**WORK REQUEST:**
Return the passage of the commentary on Osama bin Laden's death starting at "The destruction of terror's" and ending at "2012 seems dim.", copied word for word.

**READING PASSAGE:**

------------------------------------------------------------------------

The destruction of terror's most visible face is being hailed as Mr Obama's greatest achievement during a presidency that has failed so far to fulfill the pledge of economic revival. That remains elusive, as people still struggle to find well-paying jobs, pay college fees and buy homes. It may be recalled that President George W Bush's second term had hurled the US into severe depression, the culmination of ruinous military expeditions in Iraq and Afghanistan, as much as debt-ridden economic policies. Mr Obama and his team coasted to victory in November 2008 by vowing to undo the havoc, wrought by the Bush's Administration. The news of Osama bin Laden's death is possibly intended to send out the message that the President is very much in control even as questions are being raised about his leadership, and the prospect of re-election in late 2012 seems dim.


Buried at sea, Osama bin Laden's memory will remain a painful reminder of the air assault on New York's World Trade Centre on September 9, 2001, which resulted in almost 3,000 casualties. The destruction of the twin towers was alleged by US intelligence to have been master-minded by Osama bin Laden, a renegade member of the wealthy bin Laden family of Saudi Arabia. The man was said to have turned to funding and orchestrating Islamist terror across countries — a phenomenon described as stateless terror — after being trained by the US's Central Intelligence Agency as an operative. While the complete truth is unlikely ever to be known, it is certain that Osama bin Laden's Al Qaeda and the allied Taliban funded numerous attacks by terror groups but never managed to strike the US again.


Economic recession and natural calamities caused greater havoc worldwide in the past few years than sporadic terror attacks. This is not to dismiss the reprisal threatened by the Taliban, for Osama bin Laden's killing. Reports of fundamentalists possessing a dirty bomb, maybe several, could be true in light of reports that Pakistani nuclear scientist AQ Khan secretly transferred technology to make nuclear weapons to North Korea, Libya and other clientele. While the US-led power axis's offensive against Afghanistan, named Operation Enduring Freedom, on October 7, 2001, was triggered by the September 11 attack on the World Trade Centre, it has only partly attained its objectives of destroying Al Qaeda and the Taliban. Afghanistan is a long way off from becoming a functioning democracy.


This power axis's invasion of Iraq in March 2003, ostensibly to fish out 'weapons of mass destruction', was really a ploy to get rid of the Iraqi President Saddam Hussein, and gain control of Iraq's petroleum resources. So far as Afghanistan is concerned, Osama bin Laden's death is bound to precipitate a severe backlash. The western power bloc and its allies can expect the worst. The operation could not have been conducted without Pakistan's assent, nor refuge provided to Osama bin Laden without the complicity of the ruling regime. What is intriguing is the timing of the strike as preceding American Presidents Bill Clinton and George Bush never quite showed the will to track down the man.

------------------------------------------------------------------------

**MATERIAL SHOWN:**
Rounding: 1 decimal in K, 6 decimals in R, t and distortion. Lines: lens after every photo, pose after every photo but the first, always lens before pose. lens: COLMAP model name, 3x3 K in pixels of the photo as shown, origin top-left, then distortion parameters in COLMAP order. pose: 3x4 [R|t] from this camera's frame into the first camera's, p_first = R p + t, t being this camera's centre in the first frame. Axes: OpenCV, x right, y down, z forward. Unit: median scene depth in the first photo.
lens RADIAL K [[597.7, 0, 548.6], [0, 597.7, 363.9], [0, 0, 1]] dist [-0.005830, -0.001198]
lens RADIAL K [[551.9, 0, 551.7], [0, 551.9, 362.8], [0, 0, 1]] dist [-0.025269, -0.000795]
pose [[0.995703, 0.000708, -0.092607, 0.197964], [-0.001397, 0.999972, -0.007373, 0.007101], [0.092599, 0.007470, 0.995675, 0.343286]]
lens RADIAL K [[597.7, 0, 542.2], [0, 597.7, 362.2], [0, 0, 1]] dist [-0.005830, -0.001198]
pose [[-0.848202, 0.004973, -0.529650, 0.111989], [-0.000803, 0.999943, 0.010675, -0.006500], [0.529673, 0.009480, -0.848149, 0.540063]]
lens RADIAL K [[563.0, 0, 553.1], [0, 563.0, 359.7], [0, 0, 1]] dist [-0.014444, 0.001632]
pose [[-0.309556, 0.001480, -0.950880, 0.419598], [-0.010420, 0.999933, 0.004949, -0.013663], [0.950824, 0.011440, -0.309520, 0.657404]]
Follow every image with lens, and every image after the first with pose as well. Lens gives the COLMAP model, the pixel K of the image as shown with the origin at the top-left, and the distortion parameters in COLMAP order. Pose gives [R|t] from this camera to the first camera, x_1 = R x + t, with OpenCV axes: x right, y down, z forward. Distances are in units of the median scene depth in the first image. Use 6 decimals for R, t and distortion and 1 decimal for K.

------------------------------------------------------------------------

**EXPECTED OUTPUT:**
The destruction of terror's most visible face is being hailed as Mr Obama's greatest achievement during a presidency that has failed so far to fulfill the pledge of economic revival. That remains elusive, as people still struggle to find well-paying jobs, pay college fees and buy homes. It may be recalled that President George W Bush's second term had hurled the US into severe depression, the culmination of ruinous military expeditions in Iraq and Afghanistan, as much as debt-ridden economic policies. Mr Obama and his team coasted to victory in November 2008 by vowing to undo the havoc, wrought by the Bush's Administration. The news of Osama bin Laden's death is possibly intended to send out the message that the President is very much in control even as questions are being raised about his leadership, and the prospect of re-election in late 2012 seems dim.